Let's suppose I have 3 flowfiles abc.xc, abc.cv abc.mn and I have to paste content of these incoming flowflies. There are millions of flowflies in queue out of which only those have same prefix should be pasted together.
For pasting content of these files all 3 should be present or else it should wait and remain in the queue.
Content of abc.xc
Content of abc.cv
Content of abc.mn
Earlier I have achieved it through spark streaming by joining files based on the prefix filename. But I don't want to maintain two different system so wanted to do it in NIFI.

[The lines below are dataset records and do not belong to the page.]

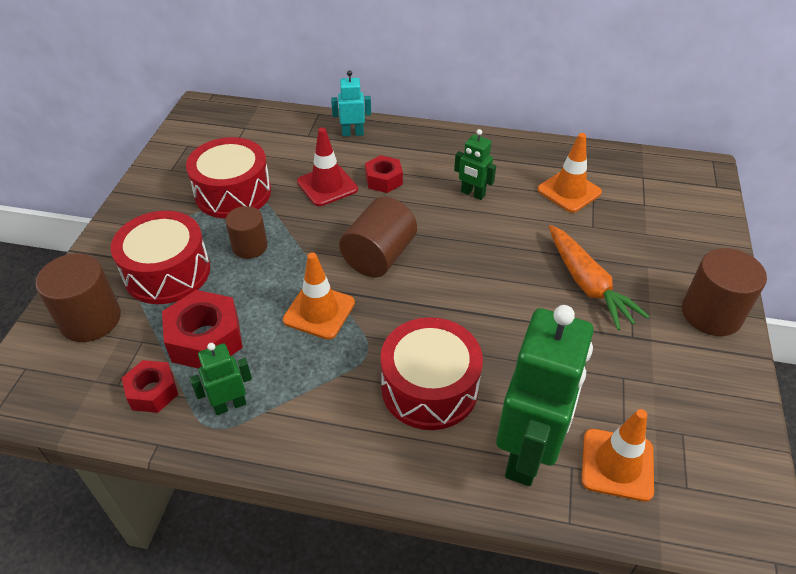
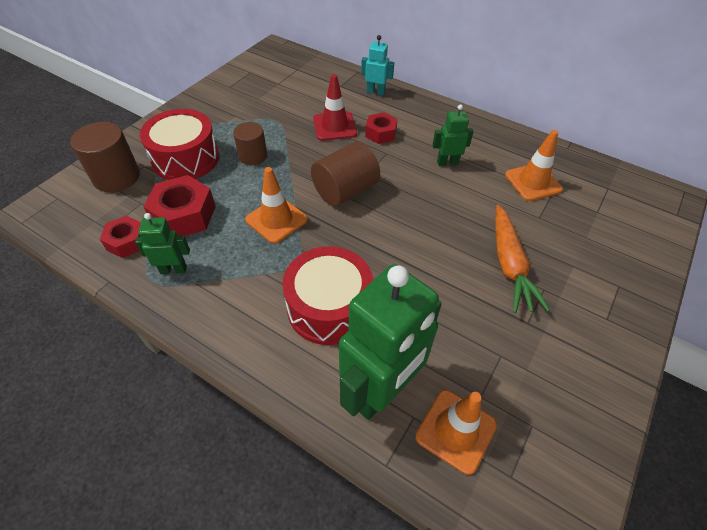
camera: 20 degrees right, 5 degrees up
red drum [186,137,271,219] -> none
green robot [454,129,496,200] -> green robot turned 120 degrees clockwise [432,105,473,166]
brown cylinder [682,248,767,336] -> none

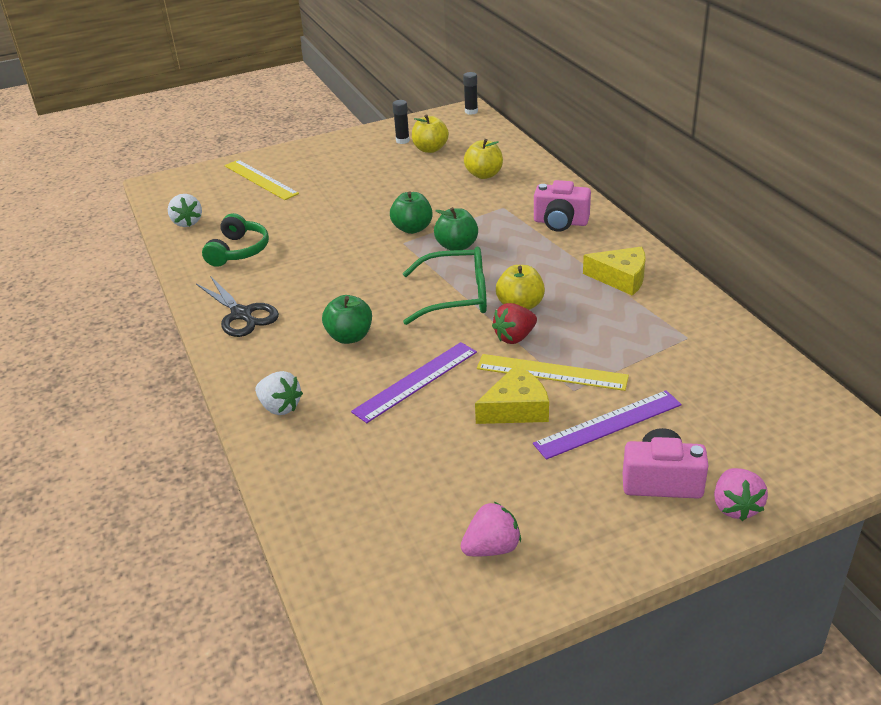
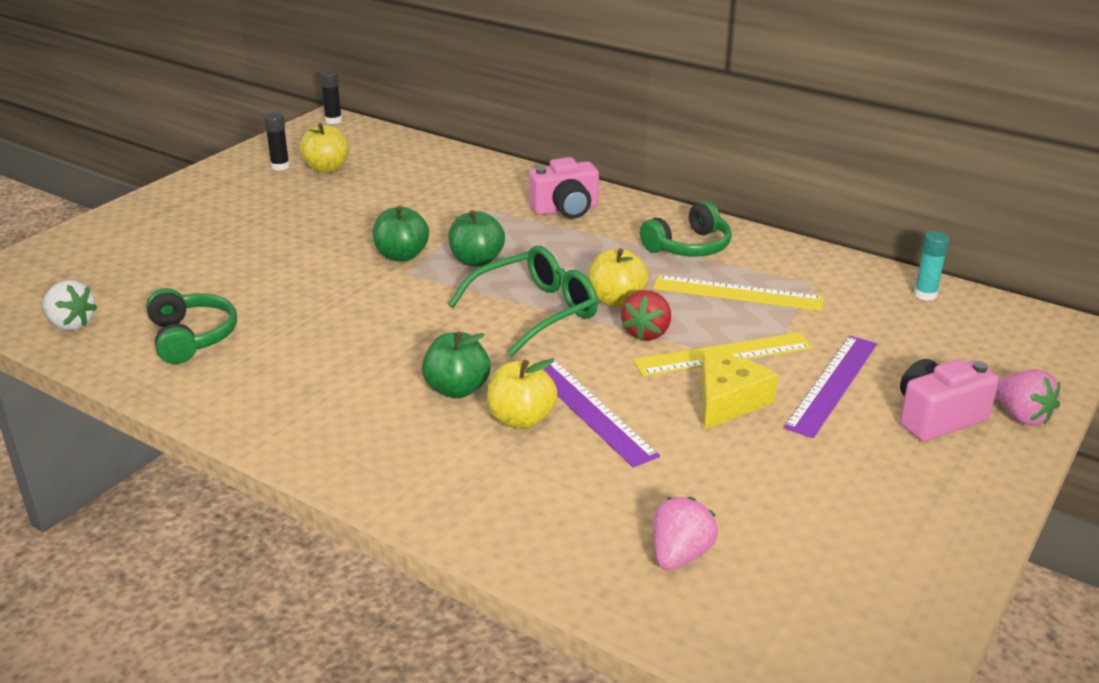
camera: 35 degrees left, 5 degrees down
black scissors [196,276,279,337] -> none
yellow ruler [224,160,299,200] -> yellow ruler moved to [653,275,824,311]
white strawberry [255,371,303,415] -> none
purple ruler [351,342,477,423] -> purple ruler turned 45 degrees counterclockwise [543,358,660,468]
pink strawberry [461,501,521,557] -> pink strawberry moved to [653,497,718,570]
yellow apple [464,139,503,179] -> yellow apple moved to [487,359,558,429]
yellow cheese [583,246,646,296] -> green headphones [640,201,732,257]
none -> turquoise glue stick [914,231,949,301]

Any suggestion would be much appreciated.
Nifi is inherently designed for handling messages independently. This is also what allows it to perform so well at scale. As a result operations where multiple messages need to be combined, such as here are not typical things you would want to do in NiFi.
In conclusion, there may be a trick to achieve this (though I cannot think of one right now) but it is fundamentally not a good fit with NiFi. Indeed, something like Spark is more suited for working with messages in a broader context.
If you really want to try things like this in NiFi, the mergecontent processor is usually the starting point. But even if you are able to merge messages properly this way, you would still need to pivot them afterwards to form the desired columns.
Firstly, provide unique names with prefix to the flowfiles especially to the 3 flowfiles....then you can use route on attribute to route these specific flowfile to a separate parallel path. Then, you can use MergeContent when all the files come together. This is the easier way assuming all 3 files would come one after another and no two same flow files arrive at the same time.
For this, you need to use some advanced logic and use Wait notify processor along with Control Rate to send only one flowfiles of each and merge them together.
Hope this helps. If the comment helps you to find a solution or move forward, please accept it as a solution for other community members.